BEGIN

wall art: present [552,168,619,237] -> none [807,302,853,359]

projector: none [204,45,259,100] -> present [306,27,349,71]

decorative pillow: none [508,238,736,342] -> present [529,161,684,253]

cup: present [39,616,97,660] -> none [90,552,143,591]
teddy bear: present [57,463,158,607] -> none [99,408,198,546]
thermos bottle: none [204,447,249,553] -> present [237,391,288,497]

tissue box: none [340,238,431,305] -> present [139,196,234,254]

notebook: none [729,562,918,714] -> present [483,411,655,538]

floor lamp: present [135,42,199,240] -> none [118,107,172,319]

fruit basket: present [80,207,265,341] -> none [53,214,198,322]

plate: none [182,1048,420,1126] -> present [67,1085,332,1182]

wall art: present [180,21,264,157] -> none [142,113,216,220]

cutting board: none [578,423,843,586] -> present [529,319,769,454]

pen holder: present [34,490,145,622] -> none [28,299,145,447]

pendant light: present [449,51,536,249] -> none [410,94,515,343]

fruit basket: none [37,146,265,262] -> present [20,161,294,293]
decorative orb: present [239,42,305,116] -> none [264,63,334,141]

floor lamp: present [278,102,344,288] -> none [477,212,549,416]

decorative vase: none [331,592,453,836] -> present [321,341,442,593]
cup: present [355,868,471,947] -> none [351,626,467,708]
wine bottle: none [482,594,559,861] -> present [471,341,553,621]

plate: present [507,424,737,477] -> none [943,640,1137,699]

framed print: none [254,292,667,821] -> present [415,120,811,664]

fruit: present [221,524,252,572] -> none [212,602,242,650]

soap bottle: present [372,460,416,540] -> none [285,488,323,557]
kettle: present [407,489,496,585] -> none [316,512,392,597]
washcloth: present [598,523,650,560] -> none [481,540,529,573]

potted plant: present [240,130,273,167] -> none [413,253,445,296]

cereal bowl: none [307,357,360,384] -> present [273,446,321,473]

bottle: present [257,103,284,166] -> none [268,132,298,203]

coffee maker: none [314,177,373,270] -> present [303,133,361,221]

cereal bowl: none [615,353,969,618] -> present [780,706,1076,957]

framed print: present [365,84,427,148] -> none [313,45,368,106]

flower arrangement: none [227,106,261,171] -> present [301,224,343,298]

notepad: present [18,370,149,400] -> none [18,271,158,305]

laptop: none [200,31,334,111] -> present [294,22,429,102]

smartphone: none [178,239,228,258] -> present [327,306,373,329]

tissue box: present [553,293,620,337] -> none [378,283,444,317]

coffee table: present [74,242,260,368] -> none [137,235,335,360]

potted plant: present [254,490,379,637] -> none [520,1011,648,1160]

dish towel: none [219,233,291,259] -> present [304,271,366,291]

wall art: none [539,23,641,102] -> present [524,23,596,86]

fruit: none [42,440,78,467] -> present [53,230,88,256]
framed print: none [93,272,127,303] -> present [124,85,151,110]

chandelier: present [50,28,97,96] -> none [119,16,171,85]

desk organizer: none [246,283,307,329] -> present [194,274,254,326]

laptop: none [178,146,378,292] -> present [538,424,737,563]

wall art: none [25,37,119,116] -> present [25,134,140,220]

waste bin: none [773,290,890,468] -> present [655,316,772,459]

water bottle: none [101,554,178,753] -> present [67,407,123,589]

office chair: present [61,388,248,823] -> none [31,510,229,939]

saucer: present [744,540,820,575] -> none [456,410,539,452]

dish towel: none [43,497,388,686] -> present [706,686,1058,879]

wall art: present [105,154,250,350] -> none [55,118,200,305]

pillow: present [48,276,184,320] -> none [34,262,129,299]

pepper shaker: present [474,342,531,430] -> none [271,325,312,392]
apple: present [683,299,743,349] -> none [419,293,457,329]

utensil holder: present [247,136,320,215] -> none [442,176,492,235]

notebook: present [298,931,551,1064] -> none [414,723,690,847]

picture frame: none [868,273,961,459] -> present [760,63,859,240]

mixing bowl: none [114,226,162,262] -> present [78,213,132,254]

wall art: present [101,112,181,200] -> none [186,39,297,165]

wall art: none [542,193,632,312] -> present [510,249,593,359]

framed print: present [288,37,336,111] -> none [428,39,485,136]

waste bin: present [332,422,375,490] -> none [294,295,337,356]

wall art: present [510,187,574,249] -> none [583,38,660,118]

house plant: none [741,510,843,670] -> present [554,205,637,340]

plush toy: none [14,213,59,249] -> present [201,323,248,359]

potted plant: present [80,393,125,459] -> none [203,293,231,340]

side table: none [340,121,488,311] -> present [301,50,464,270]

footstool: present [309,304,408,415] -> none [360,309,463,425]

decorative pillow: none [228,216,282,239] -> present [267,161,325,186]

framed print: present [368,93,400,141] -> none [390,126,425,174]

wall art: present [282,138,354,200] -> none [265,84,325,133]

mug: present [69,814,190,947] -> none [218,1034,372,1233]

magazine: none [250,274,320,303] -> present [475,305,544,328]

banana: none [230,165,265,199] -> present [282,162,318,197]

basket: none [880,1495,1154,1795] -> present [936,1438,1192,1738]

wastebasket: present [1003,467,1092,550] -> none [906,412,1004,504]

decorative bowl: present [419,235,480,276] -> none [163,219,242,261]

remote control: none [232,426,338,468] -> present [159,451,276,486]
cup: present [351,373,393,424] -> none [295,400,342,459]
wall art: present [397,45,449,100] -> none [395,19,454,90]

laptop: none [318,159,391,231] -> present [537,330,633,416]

END

→ **What this task involves**:
Report all lines of the data above that include the string "laptop".

→ **Result for this exercise**:
laptop: none [200,31,334,111] -> present [294,22,429,102]
laptop: none [178,146,378,292] -> present [538,424,737,563]
laptop: none [318,159,391,231] -> present [537,330,633,416]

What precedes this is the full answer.